Knowing which teenagers needs intervention and who is best placed to guide them away from becoming involved in gangs is no simple task.
It is for this reason that officials leading the Ending Gang and Youth Violence programme in Leeds are quick to point out it takes more than police intelligence and council services.
Speaking to the YEP for the second of three special reports, senior council officer Shaid Mahmood said it was crucial to learn from and involve the communities where teenagers are at risk of being drawn into gangs.
“Children and young people only spend 20 per cent of their time in school,” he said. “The rest of the time they’re mucking around in the streets where they live. The sharing of intelligence and the use of credible voices in communities is absolutely key.”
The city’s strategy, which focuses mainly on Chapeltown and Harehills, aims to break the link between ‘peer groups’ potentially involved in low level criminality and the organised crime groups dealing drugs.
Growing up in Manchester, Shaid – now Leeds City Council’s chief officer for communities – was part of a gang of teenagers all from a Pakistani background that would today be described as a peer group.
“Did it always result in us displaying criminal behaviour?
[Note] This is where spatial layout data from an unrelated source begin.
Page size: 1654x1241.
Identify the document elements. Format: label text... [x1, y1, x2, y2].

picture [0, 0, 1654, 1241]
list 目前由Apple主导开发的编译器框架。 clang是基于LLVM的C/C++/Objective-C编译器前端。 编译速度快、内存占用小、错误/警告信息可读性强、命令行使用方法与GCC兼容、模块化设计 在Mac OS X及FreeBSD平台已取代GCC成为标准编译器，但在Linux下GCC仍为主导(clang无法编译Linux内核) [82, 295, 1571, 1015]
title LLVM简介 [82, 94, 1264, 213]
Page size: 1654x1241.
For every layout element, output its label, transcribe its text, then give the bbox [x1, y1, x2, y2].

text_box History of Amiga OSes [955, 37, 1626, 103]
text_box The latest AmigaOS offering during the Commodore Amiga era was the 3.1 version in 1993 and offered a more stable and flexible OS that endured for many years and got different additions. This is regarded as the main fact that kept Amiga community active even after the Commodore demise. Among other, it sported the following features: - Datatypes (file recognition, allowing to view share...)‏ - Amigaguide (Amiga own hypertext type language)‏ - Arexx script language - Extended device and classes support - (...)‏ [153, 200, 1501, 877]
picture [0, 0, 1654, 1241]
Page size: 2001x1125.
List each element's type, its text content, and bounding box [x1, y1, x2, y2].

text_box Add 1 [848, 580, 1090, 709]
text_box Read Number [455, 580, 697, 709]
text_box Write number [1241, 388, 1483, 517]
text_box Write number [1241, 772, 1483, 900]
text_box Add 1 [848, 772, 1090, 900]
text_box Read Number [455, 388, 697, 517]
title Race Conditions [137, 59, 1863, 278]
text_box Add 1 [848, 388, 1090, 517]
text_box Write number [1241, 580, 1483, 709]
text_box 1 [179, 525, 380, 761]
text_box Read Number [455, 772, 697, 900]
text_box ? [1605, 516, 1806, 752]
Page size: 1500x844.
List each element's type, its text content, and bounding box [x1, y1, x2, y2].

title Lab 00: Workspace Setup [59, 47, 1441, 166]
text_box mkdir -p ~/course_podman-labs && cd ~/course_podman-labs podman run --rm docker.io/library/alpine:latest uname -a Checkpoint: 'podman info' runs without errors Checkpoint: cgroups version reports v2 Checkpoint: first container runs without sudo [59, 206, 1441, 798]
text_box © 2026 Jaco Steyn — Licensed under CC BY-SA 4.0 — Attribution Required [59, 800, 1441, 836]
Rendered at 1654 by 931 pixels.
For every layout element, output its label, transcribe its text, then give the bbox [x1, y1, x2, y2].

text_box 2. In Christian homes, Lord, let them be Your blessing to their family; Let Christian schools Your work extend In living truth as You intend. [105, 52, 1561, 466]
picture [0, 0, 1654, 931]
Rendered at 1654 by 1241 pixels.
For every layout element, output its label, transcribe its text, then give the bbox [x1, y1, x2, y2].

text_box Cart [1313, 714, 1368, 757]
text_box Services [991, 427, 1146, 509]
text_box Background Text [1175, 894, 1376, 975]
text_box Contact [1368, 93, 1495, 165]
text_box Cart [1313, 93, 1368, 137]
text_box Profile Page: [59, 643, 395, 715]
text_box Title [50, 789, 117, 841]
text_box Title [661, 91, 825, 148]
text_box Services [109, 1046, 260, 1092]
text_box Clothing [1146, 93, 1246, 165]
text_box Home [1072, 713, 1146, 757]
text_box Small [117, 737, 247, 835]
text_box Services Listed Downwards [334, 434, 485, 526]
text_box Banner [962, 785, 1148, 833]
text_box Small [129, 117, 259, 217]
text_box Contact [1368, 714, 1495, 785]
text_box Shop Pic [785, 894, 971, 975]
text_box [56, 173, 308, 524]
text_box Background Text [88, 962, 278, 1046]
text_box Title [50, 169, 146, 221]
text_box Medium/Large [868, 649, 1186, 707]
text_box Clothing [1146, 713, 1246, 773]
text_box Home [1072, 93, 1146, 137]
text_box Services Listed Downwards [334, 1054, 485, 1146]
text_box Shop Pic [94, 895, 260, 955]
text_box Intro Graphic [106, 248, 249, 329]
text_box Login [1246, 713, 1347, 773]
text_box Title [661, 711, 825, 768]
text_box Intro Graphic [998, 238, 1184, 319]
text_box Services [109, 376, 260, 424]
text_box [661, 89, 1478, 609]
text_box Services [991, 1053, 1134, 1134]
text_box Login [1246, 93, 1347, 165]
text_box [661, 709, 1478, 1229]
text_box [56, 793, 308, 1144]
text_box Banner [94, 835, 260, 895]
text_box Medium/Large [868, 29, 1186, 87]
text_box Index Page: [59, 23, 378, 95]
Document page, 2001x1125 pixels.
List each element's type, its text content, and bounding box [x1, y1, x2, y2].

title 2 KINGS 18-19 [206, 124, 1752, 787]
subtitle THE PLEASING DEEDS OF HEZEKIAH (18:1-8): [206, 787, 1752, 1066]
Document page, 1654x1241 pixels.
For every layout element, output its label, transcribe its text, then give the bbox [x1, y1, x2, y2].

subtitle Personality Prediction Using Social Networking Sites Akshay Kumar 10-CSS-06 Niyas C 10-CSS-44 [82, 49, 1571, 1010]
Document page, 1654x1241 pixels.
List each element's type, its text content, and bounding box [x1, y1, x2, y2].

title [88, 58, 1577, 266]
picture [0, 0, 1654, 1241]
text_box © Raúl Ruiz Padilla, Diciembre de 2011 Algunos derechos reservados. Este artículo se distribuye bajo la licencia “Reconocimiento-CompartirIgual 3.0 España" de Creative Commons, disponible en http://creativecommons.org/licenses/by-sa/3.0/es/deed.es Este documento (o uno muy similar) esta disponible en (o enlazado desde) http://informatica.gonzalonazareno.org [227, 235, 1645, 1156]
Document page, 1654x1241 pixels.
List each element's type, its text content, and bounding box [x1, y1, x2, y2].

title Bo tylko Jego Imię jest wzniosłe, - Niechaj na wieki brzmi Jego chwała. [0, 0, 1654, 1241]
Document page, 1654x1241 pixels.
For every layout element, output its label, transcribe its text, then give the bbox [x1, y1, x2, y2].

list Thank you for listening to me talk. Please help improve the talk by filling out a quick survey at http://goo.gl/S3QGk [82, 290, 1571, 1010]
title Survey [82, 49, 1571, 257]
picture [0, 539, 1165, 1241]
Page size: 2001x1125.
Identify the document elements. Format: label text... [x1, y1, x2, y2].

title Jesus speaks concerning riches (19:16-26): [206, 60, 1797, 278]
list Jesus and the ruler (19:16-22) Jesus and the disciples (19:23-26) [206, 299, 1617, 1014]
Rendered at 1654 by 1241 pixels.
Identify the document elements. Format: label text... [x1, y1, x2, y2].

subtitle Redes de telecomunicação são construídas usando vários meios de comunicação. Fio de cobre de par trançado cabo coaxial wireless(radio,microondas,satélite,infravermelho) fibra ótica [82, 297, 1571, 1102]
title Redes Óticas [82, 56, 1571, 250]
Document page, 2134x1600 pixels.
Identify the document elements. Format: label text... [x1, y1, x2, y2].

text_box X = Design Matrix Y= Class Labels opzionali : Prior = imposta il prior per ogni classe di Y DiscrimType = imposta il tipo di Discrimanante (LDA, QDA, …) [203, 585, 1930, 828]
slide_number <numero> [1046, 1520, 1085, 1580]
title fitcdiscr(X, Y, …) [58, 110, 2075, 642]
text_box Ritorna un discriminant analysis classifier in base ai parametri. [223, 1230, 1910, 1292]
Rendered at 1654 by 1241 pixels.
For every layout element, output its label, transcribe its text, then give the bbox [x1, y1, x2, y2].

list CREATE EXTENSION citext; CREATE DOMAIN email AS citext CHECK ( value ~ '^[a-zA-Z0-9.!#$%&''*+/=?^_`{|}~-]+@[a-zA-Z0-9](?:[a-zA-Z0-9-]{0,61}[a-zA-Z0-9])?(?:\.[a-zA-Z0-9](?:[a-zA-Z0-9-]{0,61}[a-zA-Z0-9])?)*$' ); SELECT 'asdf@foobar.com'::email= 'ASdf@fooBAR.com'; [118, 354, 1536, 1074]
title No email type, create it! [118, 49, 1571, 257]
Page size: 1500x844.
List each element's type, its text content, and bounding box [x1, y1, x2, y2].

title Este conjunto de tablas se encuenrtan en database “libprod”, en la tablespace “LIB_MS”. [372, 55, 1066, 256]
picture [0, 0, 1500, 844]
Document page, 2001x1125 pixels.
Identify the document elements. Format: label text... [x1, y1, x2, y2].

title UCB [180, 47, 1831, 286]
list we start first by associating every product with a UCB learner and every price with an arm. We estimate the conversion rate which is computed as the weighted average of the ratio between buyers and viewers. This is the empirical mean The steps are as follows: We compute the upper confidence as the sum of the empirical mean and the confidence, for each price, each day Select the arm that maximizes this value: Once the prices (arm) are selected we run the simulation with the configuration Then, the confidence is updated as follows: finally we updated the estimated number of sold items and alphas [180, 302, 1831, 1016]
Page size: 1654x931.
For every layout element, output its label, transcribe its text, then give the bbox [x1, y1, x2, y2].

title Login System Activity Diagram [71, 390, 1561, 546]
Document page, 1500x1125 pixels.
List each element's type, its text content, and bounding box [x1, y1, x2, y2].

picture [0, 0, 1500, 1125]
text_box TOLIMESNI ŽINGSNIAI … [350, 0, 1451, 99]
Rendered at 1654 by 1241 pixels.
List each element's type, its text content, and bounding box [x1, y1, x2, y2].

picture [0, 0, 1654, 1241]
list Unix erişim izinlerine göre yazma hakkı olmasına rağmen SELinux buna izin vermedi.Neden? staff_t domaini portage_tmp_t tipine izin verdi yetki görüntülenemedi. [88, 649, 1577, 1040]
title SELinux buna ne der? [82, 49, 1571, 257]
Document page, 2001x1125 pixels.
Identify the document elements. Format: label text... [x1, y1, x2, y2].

Not really,” he said. “The gang was really that social network. It’s normal for young people to get together from a particular neighbourhood or community. It does not always result in disorder or criminality.”
He views the ages of eight to 13 as a key time for preventative work and drawing young people towards the youth groups and sports clubs that can provide a more positive outlet.
“There are youngsters whose lives have been quote chaotic in terms of their family environment,” he said. “Often the stability comes from a PCSO or a local community centre or organisation that’s coaching people in sport.”
He said the teenagers on a trajectory for being targeted by a gang are often those who might find themselves not into education, work or training.
These are the youngsters who could be offered more intensive support through council services, but where there is earlier intervention it might not become necessary.
Shaid said: “How do we test the success of the preventative strategy?
“There’s stuff that will be dealt with just because we have good relationships in place.
“A lot of people would never come to the attention of the police because the strategy is working.”